WHAT IS NEEDED: Beneath this task are records; print exactly the stretch of them from the line with "<source format=lef>" through the line with "# Unless required", both ends included.

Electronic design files
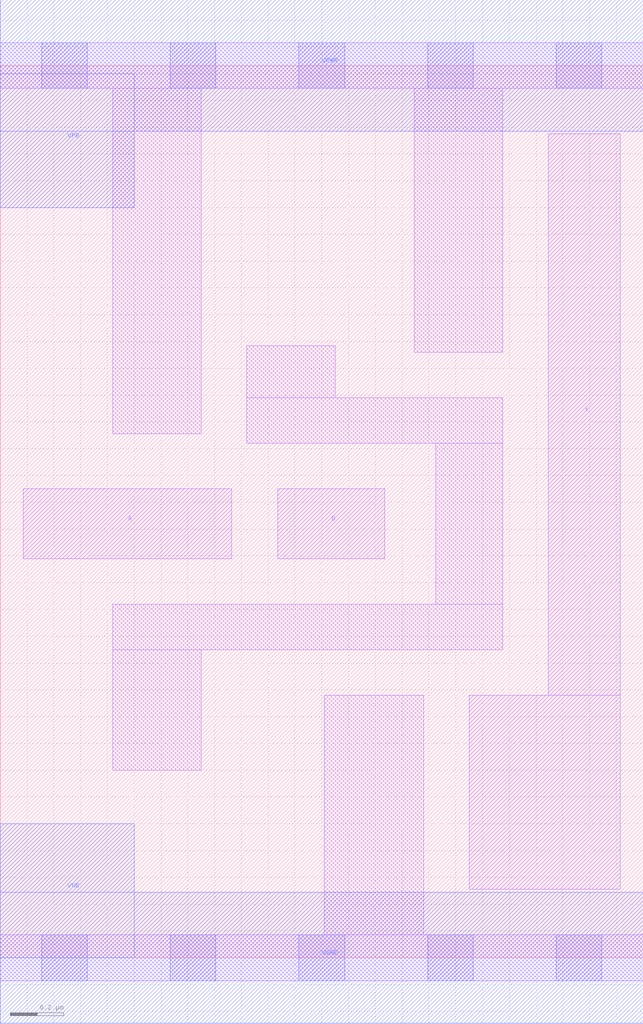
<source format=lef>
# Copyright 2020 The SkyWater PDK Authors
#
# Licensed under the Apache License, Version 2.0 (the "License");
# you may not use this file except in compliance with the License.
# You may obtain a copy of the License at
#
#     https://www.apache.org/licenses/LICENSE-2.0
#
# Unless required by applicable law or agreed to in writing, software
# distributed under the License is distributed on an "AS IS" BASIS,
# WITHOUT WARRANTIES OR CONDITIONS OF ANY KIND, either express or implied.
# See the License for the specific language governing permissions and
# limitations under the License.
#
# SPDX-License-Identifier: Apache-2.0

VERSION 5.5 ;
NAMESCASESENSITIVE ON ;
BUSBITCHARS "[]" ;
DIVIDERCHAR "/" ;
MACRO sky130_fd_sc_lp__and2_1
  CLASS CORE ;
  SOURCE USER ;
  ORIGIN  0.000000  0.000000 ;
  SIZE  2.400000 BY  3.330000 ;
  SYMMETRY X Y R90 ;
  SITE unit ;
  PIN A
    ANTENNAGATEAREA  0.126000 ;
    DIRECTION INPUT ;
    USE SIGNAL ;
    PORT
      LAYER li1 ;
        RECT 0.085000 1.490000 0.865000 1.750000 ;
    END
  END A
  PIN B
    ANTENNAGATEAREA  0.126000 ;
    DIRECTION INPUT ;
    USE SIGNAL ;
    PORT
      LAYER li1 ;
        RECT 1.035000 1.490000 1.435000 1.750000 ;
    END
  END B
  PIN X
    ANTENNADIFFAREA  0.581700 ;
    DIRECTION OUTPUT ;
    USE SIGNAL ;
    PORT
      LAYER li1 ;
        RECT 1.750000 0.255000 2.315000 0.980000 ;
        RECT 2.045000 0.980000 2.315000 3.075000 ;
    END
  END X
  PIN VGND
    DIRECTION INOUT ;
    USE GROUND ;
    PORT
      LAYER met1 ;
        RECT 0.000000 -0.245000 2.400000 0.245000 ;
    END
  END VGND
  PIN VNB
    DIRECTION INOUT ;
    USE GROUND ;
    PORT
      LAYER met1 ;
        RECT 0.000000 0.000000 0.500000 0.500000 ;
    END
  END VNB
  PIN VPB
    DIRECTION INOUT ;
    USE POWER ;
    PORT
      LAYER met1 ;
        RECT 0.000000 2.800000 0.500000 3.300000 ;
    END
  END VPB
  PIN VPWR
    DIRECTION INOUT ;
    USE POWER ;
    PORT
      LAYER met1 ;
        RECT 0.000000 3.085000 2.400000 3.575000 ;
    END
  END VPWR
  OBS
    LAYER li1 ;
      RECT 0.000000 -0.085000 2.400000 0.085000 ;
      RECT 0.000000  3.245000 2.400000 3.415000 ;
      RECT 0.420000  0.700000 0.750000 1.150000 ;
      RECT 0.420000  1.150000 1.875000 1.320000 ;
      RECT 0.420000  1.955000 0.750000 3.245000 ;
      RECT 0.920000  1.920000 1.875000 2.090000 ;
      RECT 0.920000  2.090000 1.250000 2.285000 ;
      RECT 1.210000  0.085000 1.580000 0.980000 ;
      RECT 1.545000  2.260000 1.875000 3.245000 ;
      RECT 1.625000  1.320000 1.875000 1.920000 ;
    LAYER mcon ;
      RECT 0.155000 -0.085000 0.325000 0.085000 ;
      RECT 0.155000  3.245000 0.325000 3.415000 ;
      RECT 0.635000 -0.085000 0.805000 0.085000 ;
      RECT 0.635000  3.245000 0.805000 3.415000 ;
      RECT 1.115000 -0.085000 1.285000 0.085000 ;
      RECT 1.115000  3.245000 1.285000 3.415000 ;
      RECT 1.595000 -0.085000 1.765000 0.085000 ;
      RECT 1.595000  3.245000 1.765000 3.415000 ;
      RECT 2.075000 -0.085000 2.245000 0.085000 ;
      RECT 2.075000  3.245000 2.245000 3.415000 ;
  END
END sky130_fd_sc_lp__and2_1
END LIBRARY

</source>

---

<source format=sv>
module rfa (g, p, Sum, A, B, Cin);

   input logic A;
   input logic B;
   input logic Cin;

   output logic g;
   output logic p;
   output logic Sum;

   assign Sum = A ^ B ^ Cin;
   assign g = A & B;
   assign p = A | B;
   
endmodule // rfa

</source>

TASK RESPONSE:
<source format=lef>
# Copyright 2020 The SkyWater PDK Authors
#
# Licensed under the Apache License, Version 2.0 (the "License");
# you may not use this file except in compliance with the License.
# You may obtain a copy of the License at
#
#     https://www.apache.org/licenses/LICENSE-2.0
#
# Unless required by applicable law or agreed to in writing, software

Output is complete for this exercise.